JOB ITEM
Could you copy out every line of the data where the word "specialised" occurs?

----

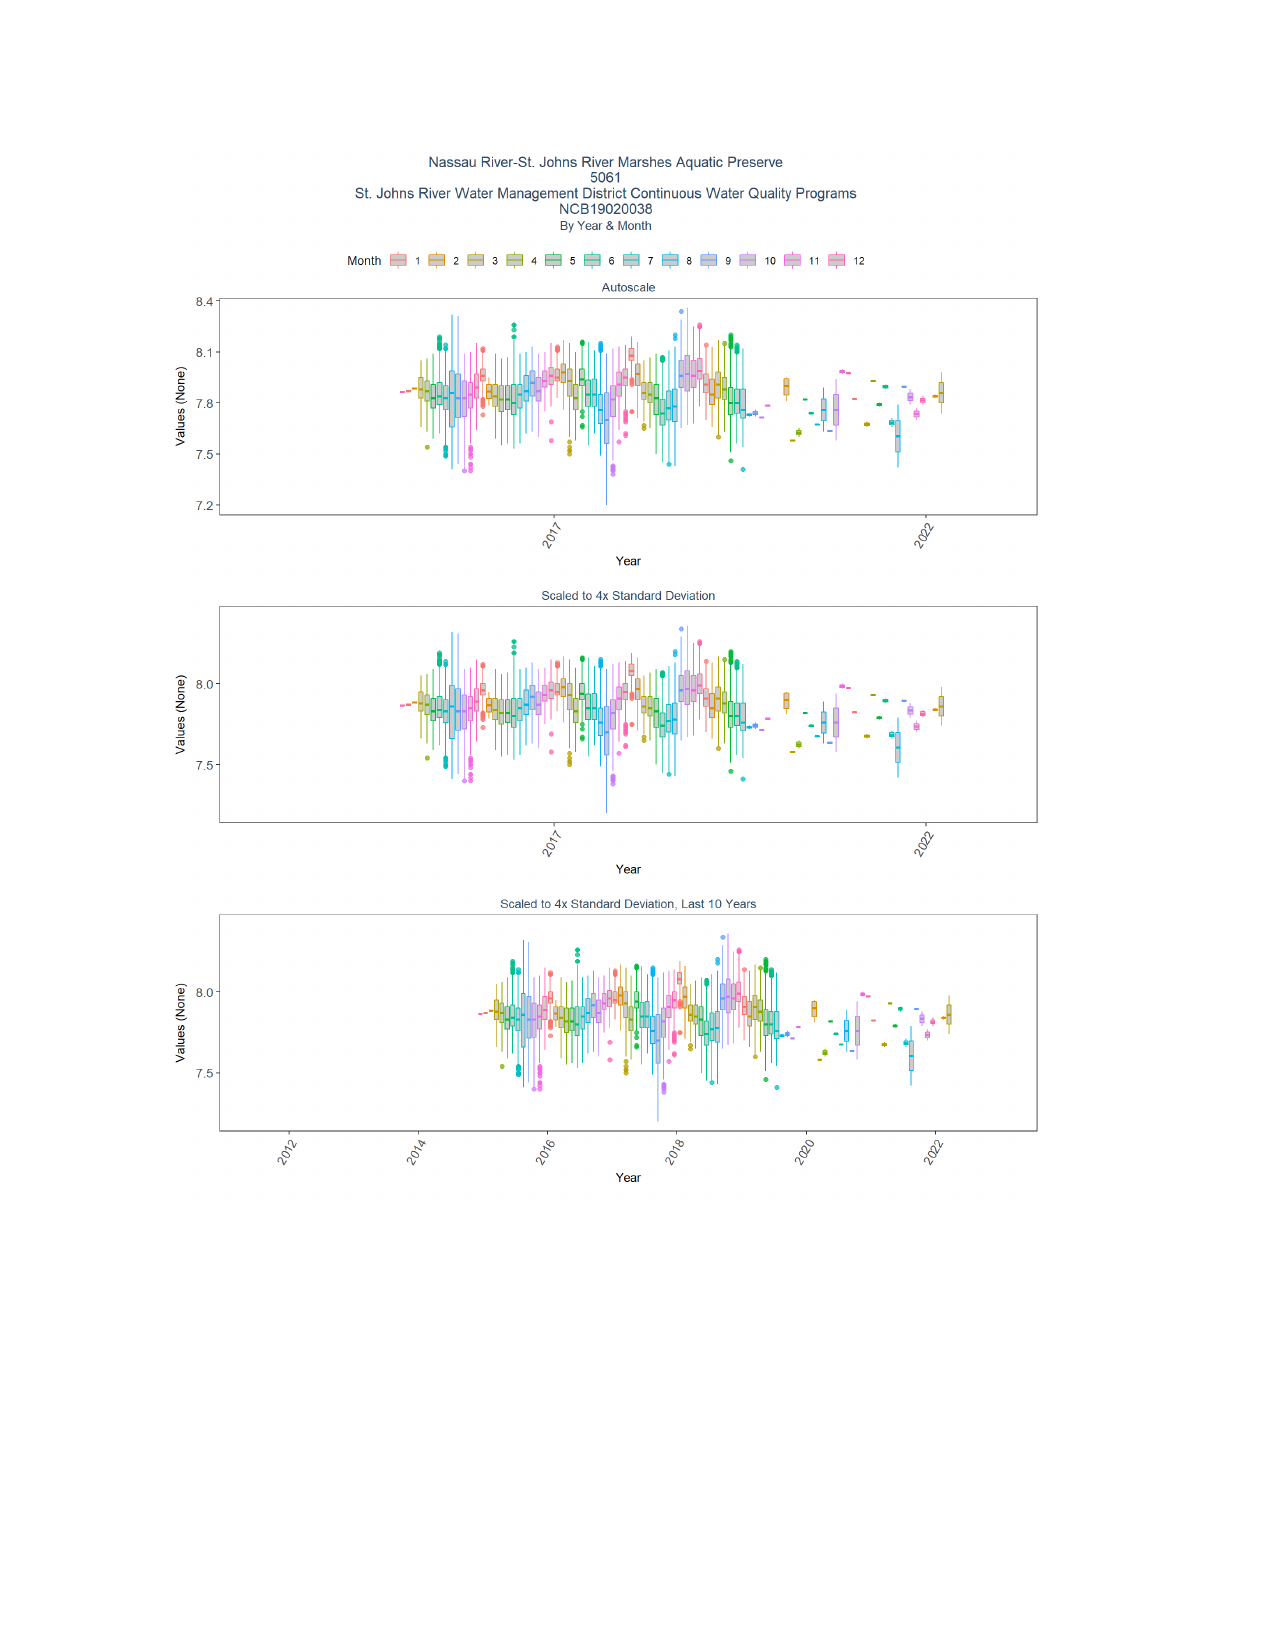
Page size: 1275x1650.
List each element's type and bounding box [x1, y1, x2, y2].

picture [168, 150, 1044, 1200]
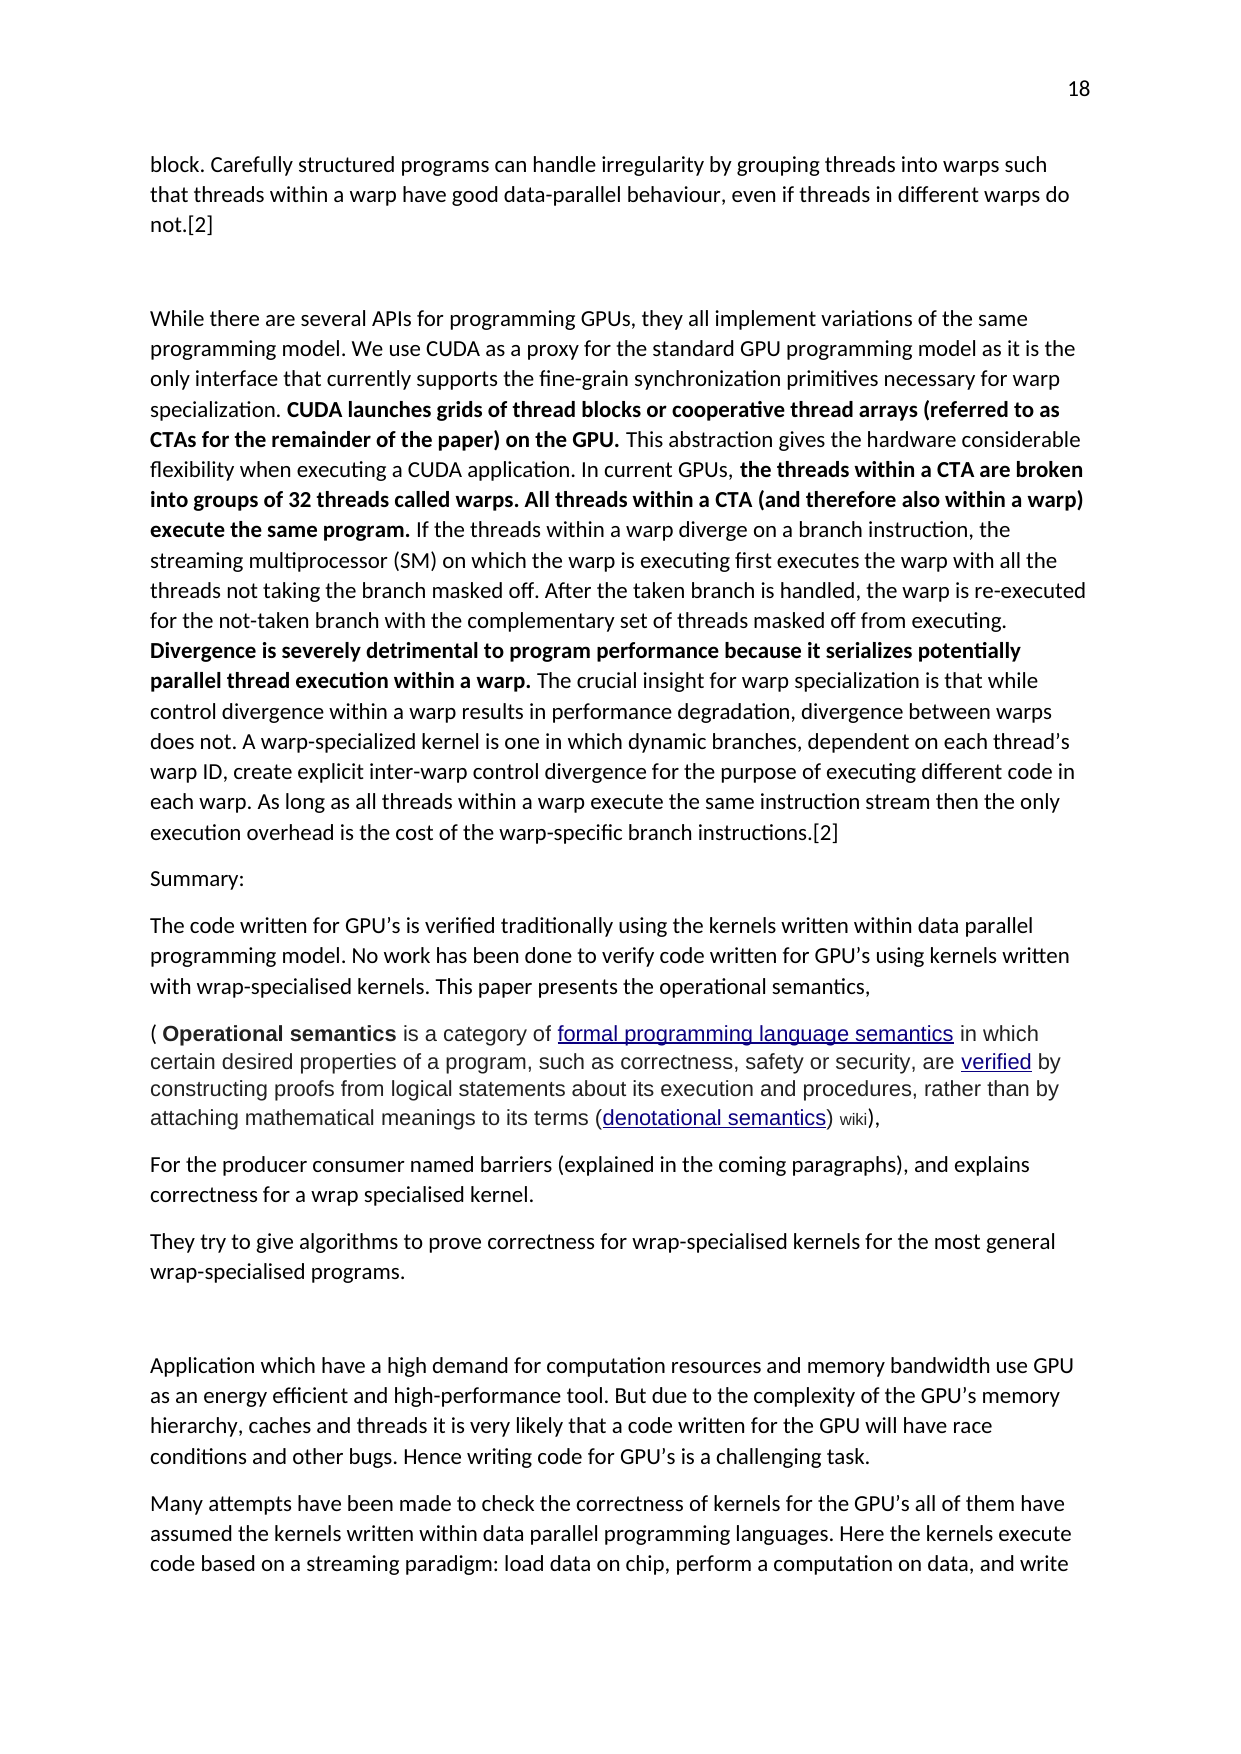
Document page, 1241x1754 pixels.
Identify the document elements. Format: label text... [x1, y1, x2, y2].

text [150, 150, 1090, 238]
text The code written for GPU’s is verified traditionally using the kernels written within data parallel programming model. No work has been done to verify code written for GPU’s using kernels written with wrap-specialised kernels. This paper presents the operational semantics, [150, 911, 1090, 1000]
text While there are several APIs for programming GPUs, they all implement variations of the same programming model. We use CUDA as a proxy for the standard GPU programming model as it is the only interface that currently supports the fine-grain synchronization primitives necessary for warp specialization. CUDA launches grids of thread blocks or cooperative thread arrays (referred to as CTAs for the remainder of the paper) on the GPU. This abstraction gives the hardware considerable flexibility when executing a CUDA application. In current GPUs, the threads within a CTA are broken into groups of 32 threads called warps. All threads within a CTA (and therefore also within a warp) execute the same program. If the threads within a warp diverge on a branch instruction, the streaming multiprocessor (SM) on which the warp is executing first executes the warp with all the threads not taking the branch masked off. After the taken branch is handled, the warp is re-executed for the not-taken branch with the complementary set of threads masked off from executing. Divergence is severely detrimental to program performance because it serializes potentially parallel thread execution within a warp. The crucial insight for warp specialization is that while control divergence within a warp results in performance degradation, divergence between warps does not. A warp-specialized kernel is one in which dynamic branches, dependent on each thread’s warp ID, create explicit inter-warp control divergence for the purpose of executing different code in each warp. As long as all threads within a warp execute the same instruction stream then the only execution overhead is the cost of the warp-specific branch instructions.[2] [150, 304, 1090, 846]
text ( Operational semantics is a category of formal programming language semantics in which certain desired properties of a program, such as correctness, safety or security, are verified by constructing proofs from logical statements about its execution and procedures, rather than by attaching mathematical meanings to its terms (denotational semantics) wiki), [150, 1019, 1090, 1131]
text Summary: [150, 864, 1090, 893]
text For the producer consumer named barriers (explained in the coming paragraphs), and explains correctness for a wrap specialised kernel. [150, 1150, 1090, 1208]
text Application which have a high demand for computation resources and memory bandwidth use GPU as an energy efficient and high-performance tool. But due to the complexity of the GPU’s memory hierarchy, caches and threads it is very likely that a code written for the GPU will have race conditions and other bugs. Hence writing code for GPU’s is a challenging task. [150, 1351, 1090, 1470]
text They try to give algorithms to prove correctness for wrap-specialised kernels for the most general wrap-specialised programs. [150, 1227, 1090, 1286]
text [150, 1489, 1090, 1577]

----

RESPONSE TO THE EXERCISE
text The code written for GPU’s is verified traditionally using the kernels written within data parallel programming model. No work has been done to verify code written for GPU’s using kernels written with wrap-specialised kernels. This paper presents the operational semantics, [150, 911, 1090, 1000]
text For the producer consumer named barriers (explained in the coming paragraphs), and explains correctness for a wrap specialised kernel. [150, 1150, 1090, 1208]
text They try to give algorithms to prove correctness for wrap-specialised kernels for the most general wrap-specialised programs. [150, 1227, 1090, 1286]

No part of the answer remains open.